I don't know why I waited so long to rec this book. My own actions baffle me.

So I have already recommended another of M.K. Hobson's books, THE NATIVE STAR, which is one of my absolute favorites and, as it happens, the first book in this series. Why am I recommending THE WARLOCK'S CURSE separately then? apart from obviously liking to bend rules and such

THE WARLOCK'S CURSE is actually the start of a new duology within the series, so technically you could read it without having read THE NATIVE STAR and still understand and enjoy it. I would side-eye you forever, though, because THE NATIVE STAR is fantastic and why anyone wouldn't want to read it is beyond me.

Moving on...

So THE WARLOCK'S CURSE takes place some years after the events of the last duology, following Will and Jenny as they make their way in the world. And obviously get hit in the face by some impressive obstacles.

Let's talk about characters first because we all know that's my favorite bit.

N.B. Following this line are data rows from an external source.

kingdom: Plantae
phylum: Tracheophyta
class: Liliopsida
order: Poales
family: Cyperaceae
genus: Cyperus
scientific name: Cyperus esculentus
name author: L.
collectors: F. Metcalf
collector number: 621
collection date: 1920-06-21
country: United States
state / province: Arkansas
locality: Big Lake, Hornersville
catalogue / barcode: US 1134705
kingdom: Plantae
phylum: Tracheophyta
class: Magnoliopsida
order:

Will Edwards. Will. Sigh. There were so many times through this book were I just wanted to reach out and hug him. And so many times I wanted to slap him across the face until his neck rotated 360˚. I'm trying to say he was great. He was likable and made mistakes left and right, but he tried. And, guys, he was troubled. Really troubled. Really troubled.

Jenny was just fantastic, and also flawed (which all the best characters are). She was ambitious and determined and complex. She had goals and motivations and her own plot, even though she wasn't the main character. I loved Jenny. Jenny and I could be friends.

There's other characters I liked loved but I don't want to talk about them because spoilers! I'll just say: Read closely. And, Aebedel Crowday was immensely disturbing.

Deer gawd.

Still, as much as I want to spend all my time gushing about the characters, where this book really shines is in its feel. This was dark. Darker than I expected it, and I loved it. THE WARLOCK'S CURSE pushes its own boundaries, making you care about characters who are broken and amazing and who put themselves in horrific situations. It is full of folklore that will feel new and familiar (specially if you've read the previous duology).

It is satisfyingly dark and a whirlwind of action that doesn't sacrifice character development. Read it and suffer waiting for the second book with me, please.